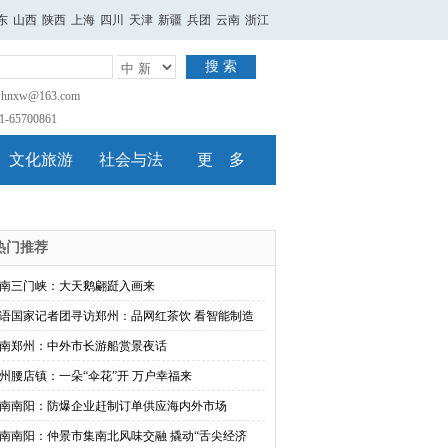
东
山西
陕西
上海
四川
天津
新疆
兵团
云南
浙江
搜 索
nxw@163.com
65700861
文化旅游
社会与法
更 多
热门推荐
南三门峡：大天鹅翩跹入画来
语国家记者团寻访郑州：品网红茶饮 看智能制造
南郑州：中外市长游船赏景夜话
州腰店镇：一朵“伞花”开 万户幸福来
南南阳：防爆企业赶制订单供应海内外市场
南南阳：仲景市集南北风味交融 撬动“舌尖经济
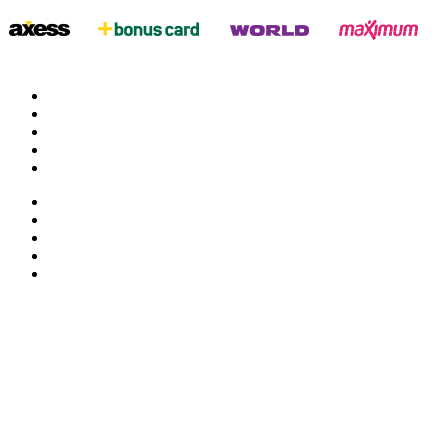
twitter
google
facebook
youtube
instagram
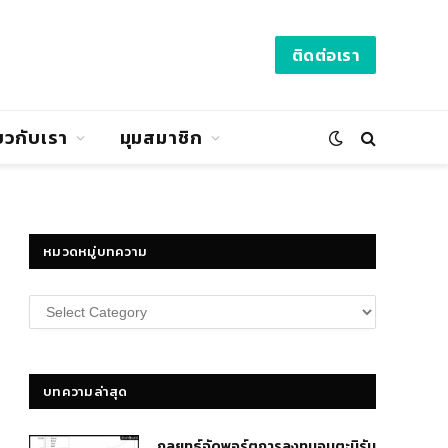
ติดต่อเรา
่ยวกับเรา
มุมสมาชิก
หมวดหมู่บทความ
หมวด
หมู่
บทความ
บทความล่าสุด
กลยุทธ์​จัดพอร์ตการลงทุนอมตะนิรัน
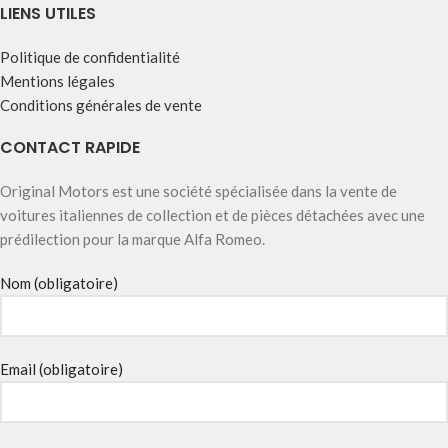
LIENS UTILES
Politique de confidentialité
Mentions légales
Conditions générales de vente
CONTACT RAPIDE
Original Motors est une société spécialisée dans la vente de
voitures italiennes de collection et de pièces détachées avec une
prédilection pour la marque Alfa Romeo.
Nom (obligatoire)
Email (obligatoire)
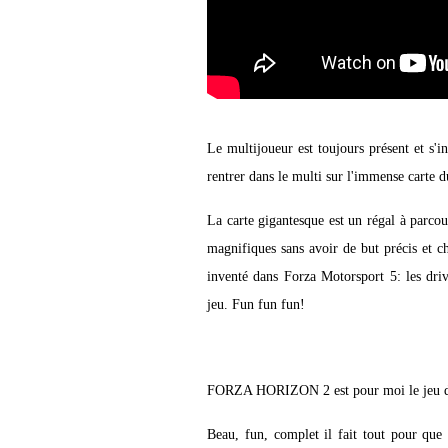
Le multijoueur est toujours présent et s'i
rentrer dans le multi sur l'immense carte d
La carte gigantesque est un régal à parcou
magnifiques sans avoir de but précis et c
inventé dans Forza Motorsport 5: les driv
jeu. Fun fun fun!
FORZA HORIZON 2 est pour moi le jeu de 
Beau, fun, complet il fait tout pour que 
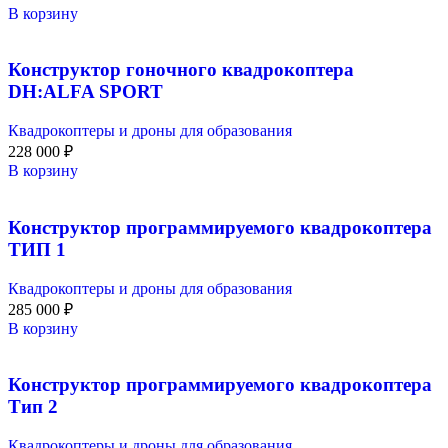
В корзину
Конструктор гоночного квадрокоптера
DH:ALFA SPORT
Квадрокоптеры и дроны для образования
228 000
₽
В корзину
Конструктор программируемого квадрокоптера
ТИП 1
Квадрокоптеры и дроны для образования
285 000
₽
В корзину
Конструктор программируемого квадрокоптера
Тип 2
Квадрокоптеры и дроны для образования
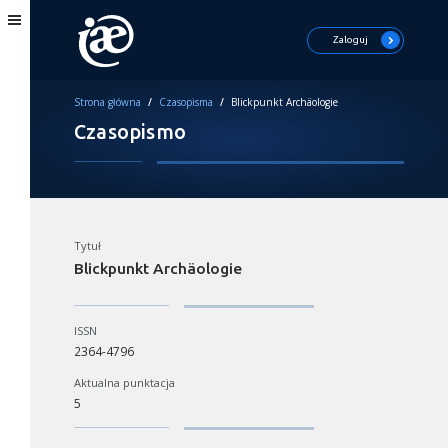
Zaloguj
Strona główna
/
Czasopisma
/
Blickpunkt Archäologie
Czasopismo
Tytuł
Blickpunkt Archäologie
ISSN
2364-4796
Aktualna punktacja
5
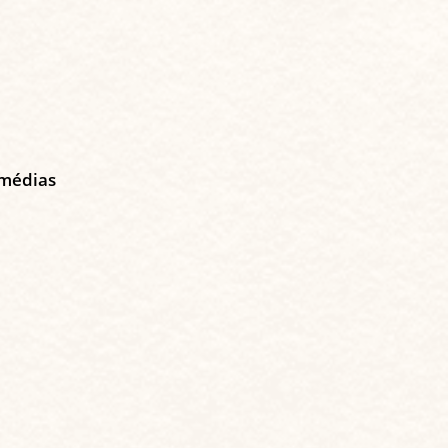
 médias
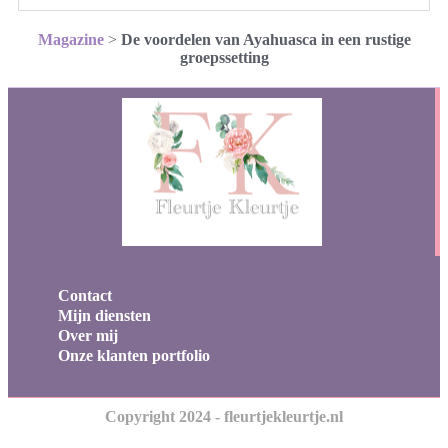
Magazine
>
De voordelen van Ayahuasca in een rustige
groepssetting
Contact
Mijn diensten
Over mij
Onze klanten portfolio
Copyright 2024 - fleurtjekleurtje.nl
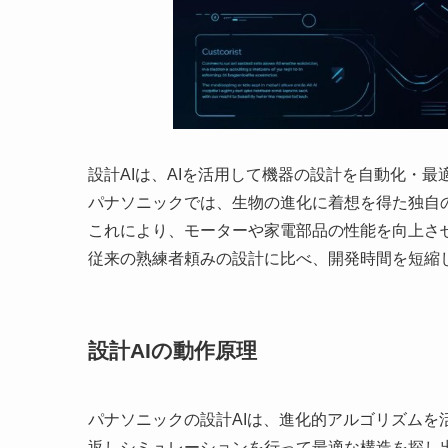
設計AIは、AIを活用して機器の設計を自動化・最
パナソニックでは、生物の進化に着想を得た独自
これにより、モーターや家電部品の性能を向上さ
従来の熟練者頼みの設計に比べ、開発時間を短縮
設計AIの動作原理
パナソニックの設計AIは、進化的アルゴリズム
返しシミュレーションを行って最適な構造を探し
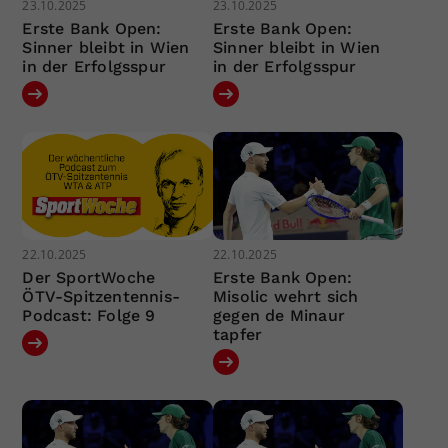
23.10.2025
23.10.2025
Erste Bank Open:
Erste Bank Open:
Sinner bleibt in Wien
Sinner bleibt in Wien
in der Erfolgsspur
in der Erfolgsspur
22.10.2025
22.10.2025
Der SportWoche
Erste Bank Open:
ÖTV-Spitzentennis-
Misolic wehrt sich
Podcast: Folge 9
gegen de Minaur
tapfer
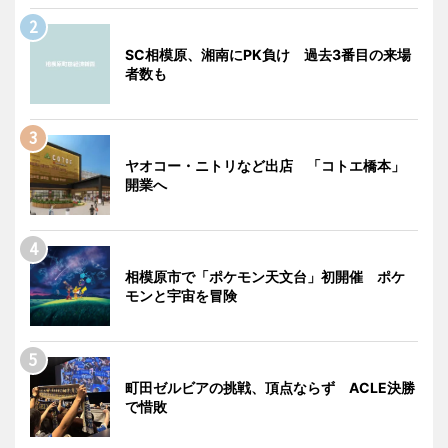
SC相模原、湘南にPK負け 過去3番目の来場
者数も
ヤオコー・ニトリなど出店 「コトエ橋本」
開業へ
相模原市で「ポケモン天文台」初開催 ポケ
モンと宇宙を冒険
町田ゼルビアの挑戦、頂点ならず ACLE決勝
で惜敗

○ ○ ○ ○ ○ ○ ○

### What you should do
Edit the data above so that every occurrence of "В корзину" becomes "Купить", with all other text left unchanged. Give the edited text without the pictures.

### Answer to this task
东
山西
陕西
上海
四川
天津
新疆
兵团
云南
浙江
搜 索
nxw@163.com
65700861
文化旅游
社会与法
更 多
热门推荐
南三门峡：大天鹅翩跹入画来
语国家记者团寻访郑州：品网红茶饮 看智能制造
南郑州：中外市长游船赏景夜话
州腰店镇：一朵“伞花”开 万户幸福来
南南阳：防爆企业赶制订单供应海内外市场
南南阳：仲景市集南北风味交融 撬动“舌尖经济
twitter
google
facebook
youtube
instagram
ติดต่อเรา
่ยวกับเรา
มุมสมาชิก
หมวดหมู่บทความ
หมวด
หมู่
บทความ
บทความล่าสุด
กลยุทธ์​จัดพอร์ตการลงทุนอมตะนิรัน
LIENS UTILES
Politique de confidentialité
Mentions légales
Conditions générales de vente
CONTACT RAPIDE
Original Motors est une société spécialisée dans la vente de
voitures italiennes de collection et de pièces détachées avec une
prédilection pour la marque Alfa Romeo.
Nom (obligatoire)
Email (obligatoire)
Le multijoueur est toujours présent et s'i
rentrer dans le multi sur l'immense carte d
La carte gigantesque est un régal à parcou
magnifiques sans avoir de but précis et c
inventé dans Forza Motorsport 5: les driv
jeu. Fun fun fun!
FORZA HORIZON 2 est pour moi le jeu de 
Beau, fun, complet il fait tout pour que 
Купить
Конструктор гоночного квадрокоптера
DH:ALFA SPORT
Квадрокоптеры и дроны для образования
228 000
₽
Купить
Конструктор программируемого квадрокоптера
ТИП 1
Квадрокоптеры и дроны для образования
285 000
₽
Купить
Конструктор программируемого квадрокоптера
Тип 2
Квадрокоптеры и дроны для образования
Zaloguj
Strona główna
/
Czasopisma
/
Blickpunkt Archäologie
Czasopismo
Tytuł
Blickpunkt Archäologie
ISSN
2364-4796
Aktualna punktacja
5
 médias
Magazine
>
De voordelen van Ayahuasca in een rustige
groepssetting
Contact
Mijn diensten
Over mij
Onze klanten portfolio
Copyright 2024 - fleurtjekleurtje.nl
設計AIは、AIを活用して機器の設計を自動化・最
パナソニックでは、生物の進化に着想を得た独自
これにより、モーターや家電部品の性能を向上さ
従来の熟練者頼みの設計に比べ、開発時間を短縮
設計AIの動作原理
パナソニックの設計AIは、進化的アルゴリズム
返しシミュレーションを行って最適な構造を探し
23.10.2025
23.10.2025
Erste Bank Open:
Erste Bank Open:
Sinner bleibt in Wien
Sinner bleibt in Wien
in der Erfolgsspur
in der Erfolgsspur
22.10.2025
22.10.2025
Der SportWoche
Erste Bank Open:
ÖTV-Spitzentennis-
Misolic wehrt sich
Podcast: Folge 9
gegen de Minaur
tapfer
SC相模原、湘南にPK負け 過去3番目の来場
者数も
ヤオコー・ニトリなど出店 「コトエ橋本」
開業へ
相模原市で「ポケモン天文台」初開催 ポケ
モンと宇宙を冒険
町田ゼルビアの挑戦、頂点ならず ACLE決勝
で惜敗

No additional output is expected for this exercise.